▶ _Consignes_
1) Dans l'éditorial sur la troisième voie, quelle organisation de masse est nommée parmi celles dont les chantres la réclamaient ?
2) Résumez en deux phrases l'éditorial sur la troisième voie.
3) Poursuivez l'éditorial sur la troisième voie après son dernier paragraphe.

L'Éditorial de Murielle MENSAH


Au regard de la réforme du système partisan, il n'y a plus de doute. Le prochain locataire de la Marina sera soit le dauphin de Talon ou le candidat de Boni Yayi. Ceux qui en dépit de cette réforme, souhaitaient une 3 ème voie, ont-ils définitivement échoué?

« Montrons à Talon et à  Yayi qu'une 3 ème voie est possible», martelaient les chantres de certaines organisations de masse comme le Front souverain après la présidentielle de 2021.

Dans leur charité politique, ils ont cru qu'on pourrait changer la perspective d'une nouvelle confrontation entre Yayi et Talon par le biais du dauphin ou du candidat de l'opposition.

Dans leur vision, les chantres de la 3 ème voie ont brandi leur capacité à se réinventer, à retrouver le chemin de la confiance citoyenne.

Ils ont professé être de véritables intermédiaires entre le peuple et le pouvoir, au comble des enjeux majeurs pour l'avenir de notre démocratie.

(Éléments d'un jeu de données)
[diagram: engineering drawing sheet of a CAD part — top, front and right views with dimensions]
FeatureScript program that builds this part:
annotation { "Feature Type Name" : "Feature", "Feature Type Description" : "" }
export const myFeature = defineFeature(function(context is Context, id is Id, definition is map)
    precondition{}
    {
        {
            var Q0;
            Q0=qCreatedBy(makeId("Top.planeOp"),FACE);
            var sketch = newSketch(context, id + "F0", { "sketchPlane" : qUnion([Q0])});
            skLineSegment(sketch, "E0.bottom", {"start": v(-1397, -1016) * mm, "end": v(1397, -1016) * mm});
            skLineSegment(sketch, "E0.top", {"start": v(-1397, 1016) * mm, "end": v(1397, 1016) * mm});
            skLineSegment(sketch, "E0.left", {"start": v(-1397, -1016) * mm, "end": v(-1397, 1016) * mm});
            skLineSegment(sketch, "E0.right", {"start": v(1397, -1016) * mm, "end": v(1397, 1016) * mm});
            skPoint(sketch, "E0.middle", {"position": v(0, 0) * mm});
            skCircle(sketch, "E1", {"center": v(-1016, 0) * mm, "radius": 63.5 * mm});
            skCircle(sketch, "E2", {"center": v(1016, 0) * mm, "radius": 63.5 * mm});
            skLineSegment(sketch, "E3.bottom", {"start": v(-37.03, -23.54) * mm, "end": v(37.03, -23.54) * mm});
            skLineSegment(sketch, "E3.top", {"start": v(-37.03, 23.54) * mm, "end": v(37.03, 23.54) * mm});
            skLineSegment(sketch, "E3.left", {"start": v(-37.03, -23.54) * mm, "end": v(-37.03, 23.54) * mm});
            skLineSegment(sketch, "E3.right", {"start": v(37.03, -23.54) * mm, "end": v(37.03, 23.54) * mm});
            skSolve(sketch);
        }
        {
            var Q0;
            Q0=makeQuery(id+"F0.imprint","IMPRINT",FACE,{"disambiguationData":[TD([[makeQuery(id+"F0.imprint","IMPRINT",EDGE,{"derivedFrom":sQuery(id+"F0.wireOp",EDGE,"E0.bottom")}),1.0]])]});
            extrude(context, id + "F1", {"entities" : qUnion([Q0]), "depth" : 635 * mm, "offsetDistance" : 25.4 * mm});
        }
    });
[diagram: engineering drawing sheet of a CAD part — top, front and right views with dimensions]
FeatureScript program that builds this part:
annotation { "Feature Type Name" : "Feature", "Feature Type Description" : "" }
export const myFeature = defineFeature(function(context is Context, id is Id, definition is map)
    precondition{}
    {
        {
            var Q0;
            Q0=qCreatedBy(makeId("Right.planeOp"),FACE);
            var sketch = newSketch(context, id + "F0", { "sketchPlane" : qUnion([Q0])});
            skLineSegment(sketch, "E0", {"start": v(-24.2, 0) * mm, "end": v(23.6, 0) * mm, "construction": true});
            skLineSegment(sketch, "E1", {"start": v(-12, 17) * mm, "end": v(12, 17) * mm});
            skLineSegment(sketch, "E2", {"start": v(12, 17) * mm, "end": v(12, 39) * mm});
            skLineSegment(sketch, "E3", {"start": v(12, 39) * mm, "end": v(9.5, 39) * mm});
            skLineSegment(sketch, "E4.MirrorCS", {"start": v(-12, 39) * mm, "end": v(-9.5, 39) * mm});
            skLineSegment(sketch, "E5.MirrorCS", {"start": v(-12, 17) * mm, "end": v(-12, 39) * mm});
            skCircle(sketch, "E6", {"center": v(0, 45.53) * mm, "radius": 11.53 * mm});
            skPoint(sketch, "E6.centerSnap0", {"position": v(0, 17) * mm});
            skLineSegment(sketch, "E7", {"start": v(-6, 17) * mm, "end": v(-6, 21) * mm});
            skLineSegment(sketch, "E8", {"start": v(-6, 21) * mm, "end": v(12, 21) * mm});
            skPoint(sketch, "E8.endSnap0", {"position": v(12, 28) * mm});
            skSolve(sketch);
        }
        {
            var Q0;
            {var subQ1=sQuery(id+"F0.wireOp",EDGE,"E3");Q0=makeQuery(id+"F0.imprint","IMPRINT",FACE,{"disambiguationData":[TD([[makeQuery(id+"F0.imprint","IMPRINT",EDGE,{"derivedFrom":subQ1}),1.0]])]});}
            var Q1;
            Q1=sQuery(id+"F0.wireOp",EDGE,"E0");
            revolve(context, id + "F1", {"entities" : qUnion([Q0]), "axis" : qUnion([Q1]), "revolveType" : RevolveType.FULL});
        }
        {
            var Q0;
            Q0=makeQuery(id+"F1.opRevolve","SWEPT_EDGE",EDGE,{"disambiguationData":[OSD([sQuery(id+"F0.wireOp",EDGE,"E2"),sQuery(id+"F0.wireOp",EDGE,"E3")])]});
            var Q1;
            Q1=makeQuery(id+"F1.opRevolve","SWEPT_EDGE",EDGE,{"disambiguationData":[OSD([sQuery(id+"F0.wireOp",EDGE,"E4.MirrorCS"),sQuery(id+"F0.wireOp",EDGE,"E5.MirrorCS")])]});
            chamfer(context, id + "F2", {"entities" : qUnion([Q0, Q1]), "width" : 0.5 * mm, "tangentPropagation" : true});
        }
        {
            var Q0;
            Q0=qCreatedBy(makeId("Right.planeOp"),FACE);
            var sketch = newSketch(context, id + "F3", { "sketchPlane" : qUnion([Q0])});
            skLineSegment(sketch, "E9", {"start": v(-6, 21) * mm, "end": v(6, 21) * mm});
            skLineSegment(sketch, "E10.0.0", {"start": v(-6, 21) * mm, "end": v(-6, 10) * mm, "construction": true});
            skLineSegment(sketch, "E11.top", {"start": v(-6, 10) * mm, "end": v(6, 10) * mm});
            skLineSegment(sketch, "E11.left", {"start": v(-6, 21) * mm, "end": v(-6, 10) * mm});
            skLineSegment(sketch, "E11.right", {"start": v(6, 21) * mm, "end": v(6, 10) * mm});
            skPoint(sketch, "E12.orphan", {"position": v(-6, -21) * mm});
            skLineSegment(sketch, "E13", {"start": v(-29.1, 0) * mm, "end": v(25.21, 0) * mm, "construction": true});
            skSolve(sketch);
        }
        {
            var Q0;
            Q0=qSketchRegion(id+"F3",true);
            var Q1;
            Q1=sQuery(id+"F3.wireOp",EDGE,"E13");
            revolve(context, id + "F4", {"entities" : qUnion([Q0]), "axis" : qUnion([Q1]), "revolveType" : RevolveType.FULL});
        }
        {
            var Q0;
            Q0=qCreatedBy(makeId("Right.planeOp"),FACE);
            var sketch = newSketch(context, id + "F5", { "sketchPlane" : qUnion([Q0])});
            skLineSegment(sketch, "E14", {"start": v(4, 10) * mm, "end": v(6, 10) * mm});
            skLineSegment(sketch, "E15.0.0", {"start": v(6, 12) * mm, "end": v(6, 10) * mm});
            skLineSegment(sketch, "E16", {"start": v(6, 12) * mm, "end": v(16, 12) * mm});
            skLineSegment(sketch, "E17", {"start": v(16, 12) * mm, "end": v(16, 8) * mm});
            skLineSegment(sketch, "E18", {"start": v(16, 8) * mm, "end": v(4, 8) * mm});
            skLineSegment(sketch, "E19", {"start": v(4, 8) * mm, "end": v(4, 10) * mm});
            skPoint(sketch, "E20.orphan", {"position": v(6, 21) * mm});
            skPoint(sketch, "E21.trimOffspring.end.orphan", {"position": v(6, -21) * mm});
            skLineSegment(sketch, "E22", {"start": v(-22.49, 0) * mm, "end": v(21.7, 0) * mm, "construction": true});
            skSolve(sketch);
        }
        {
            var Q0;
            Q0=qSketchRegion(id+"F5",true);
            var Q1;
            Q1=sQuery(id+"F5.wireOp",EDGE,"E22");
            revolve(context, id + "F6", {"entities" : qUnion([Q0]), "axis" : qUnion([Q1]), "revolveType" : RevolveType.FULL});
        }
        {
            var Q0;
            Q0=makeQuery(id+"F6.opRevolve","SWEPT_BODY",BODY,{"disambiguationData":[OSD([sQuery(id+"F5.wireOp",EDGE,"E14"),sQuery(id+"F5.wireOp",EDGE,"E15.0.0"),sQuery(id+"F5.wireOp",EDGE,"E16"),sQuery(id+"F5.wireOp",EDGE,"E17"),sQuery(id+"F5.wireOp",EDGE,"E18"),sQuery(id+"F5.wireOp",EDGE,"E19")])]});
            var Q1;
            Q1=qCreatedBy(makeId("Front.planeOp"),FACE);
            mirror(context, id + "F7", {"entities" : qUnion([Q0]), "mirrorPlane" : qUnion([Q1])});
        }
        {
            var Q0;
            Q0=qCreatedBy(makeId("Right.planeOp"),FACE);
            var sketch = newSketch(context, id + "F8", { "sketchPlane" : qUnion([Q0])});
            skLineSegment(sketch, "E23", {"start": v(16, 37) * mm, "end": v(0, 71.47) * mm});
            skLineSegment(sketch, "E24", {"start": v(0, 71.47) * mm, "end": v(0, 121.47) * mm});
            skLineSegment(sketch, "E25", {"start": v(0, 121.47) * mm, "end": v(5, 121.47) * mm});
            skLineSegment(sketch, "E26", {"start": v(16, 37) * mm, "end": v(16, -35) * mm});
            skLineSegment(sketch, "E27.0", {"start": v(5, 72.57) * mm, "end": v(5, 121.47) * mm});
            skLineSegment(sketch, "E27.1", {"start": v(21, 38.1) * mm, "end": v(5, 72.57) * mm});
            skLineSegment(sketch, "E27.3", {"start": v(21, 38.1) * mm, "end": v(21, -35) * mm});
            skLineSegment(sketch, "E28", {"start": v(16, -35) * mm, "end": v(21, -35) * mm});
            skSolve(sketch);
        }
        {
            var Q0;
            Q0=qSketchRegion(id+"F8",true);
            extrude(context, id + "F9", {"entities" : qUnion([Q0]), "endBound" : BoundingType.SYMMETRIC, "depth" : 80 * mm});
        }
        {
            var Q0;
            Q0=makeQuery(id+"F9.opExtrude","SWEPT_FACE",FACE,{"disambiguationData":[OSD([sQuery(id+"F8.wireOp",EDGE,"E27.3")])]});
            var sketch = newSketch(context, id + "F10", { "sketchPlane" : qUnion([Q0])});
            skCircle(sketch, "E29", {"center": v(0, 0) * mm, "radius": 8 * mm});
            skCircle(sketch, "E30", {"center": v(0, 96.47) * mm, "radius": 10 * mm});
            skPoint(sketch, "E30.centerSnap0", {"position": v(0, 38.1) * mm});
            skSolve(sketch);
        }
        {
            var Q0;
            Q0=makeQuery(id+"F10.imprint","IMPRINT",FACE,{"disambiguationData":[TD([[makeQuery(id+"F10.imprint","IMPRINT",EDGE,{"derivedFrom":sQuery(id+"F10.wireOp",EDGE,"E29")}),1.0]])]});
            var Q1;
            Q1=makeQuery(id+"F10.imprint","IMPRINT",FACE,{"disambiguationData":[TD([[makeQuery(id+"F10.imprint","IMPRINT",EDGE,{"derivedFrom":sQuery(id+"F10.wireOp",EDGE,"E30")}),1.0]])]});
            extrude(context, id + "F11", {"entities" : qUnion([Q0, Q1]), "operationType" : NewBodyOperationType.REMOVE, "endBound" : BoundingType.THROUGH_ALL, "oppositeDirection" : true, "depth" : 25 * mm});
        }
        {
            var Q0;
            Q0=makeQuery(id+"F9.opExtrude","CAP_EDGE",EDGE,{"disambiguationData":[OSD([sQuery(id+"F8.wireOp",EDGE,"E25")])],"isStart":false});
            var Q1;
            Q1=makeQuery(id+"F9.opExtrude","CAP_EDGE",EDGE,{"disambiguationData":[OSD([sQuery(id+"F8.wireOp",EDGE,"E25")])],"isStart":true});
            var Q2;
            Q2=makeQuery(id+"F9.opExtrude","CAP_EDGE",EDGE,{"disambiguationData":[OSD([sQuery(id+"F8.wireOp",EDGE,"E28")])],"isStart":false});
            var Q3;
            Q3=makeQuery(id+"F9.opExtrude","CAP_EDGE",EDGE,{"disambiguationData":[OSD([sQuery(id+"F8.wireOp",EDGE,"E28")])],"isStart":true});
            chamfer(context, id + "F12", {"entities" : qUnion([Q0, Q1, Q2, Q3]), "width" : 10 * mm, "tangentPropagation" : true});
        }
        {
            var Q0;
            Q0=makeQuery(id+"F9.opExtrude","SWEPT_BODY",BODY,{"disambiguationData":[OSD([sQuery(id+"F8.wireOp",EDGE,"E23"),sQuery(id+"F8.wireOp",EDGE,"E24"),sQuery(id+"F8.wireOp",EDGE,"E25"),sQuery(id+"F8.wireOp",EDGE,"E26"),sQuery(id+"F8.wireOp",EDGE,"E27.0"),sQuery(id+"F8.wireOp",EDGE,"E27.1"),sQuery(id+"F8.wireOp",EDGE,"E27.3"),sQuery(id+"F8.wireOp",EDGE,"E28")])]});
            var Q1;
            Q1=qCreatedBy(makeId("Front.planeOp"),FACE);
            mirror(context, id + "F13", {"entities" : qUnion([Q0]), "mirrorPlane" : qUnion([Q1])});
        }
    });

▶ _Réponses_
1) Le Front souverain.

2) Avec la réforme du système partisan, le prochain locataire de la Marina sera soit le dauphin de Talon, soit le candidat de Boni Yayi, ce qui amène à se demander si les partisans d'une troisième voie ont définitivement échoué. Ces partisans, dont le Front souverain après la présidentielle de 2021, croyaient pouvoir changer la perspective d'une nouvelle confrontation entre Yayi et Talon et se présentaient comme capables de se réinventer et de servir de véritables intermédiaires entre le peuple et le pouvoir.

3)
OPTION COMPLEXE...

Avec l'affiche qui s'annonce pour 2026, force est de constater que la 3 ème est loin d'être une réalité. Au regard du duel mouvance et parti "Les Démocrates" en perspective, la 3 ème voie n'était-elle pas un rêve de trop ? 

Force est de reconnaître que la 3 ème voie est un fertile terreau où germent les idées et les aspirations collectives. 

À la croisée des chemins, à la lumière de la réalité du terrain, leur pertinence questionnait déjà et donnait l'impression d'être un acte qui ne pouvait impulser l'avenir de la Nation dès 2026, et ce pour plusieurs raisons.

D'abord, le système partisan a quadrillé avec force, l'engagement collectif. En effet, cette réforme fait des partis, les lieux privilégiés de l'élaboration politique et de la participation démocratique. Dès lors, pour la présidentielle de 2026, la 3 ème voie ne pouvait ressembler qu'à une logique chimérique.

Ensuite, au-delà du cadre légal qui ne lui donne aucune chance de prospérer, il y a le défi philosophique qui fait de la 3ème voie, un axe loin  de l'âme intrinsèquement liée à la pulsation de notre démocratie.


... CEPENDANT CAPACITÉ DE NUISANCE

À la veille de 2026, malgré cet échec d'avoir pu réussir à "fragiliser" ou contourner le système partisan, quel rôle peut encore jouer la 3 ème voie lors de la prochaine présidentielle?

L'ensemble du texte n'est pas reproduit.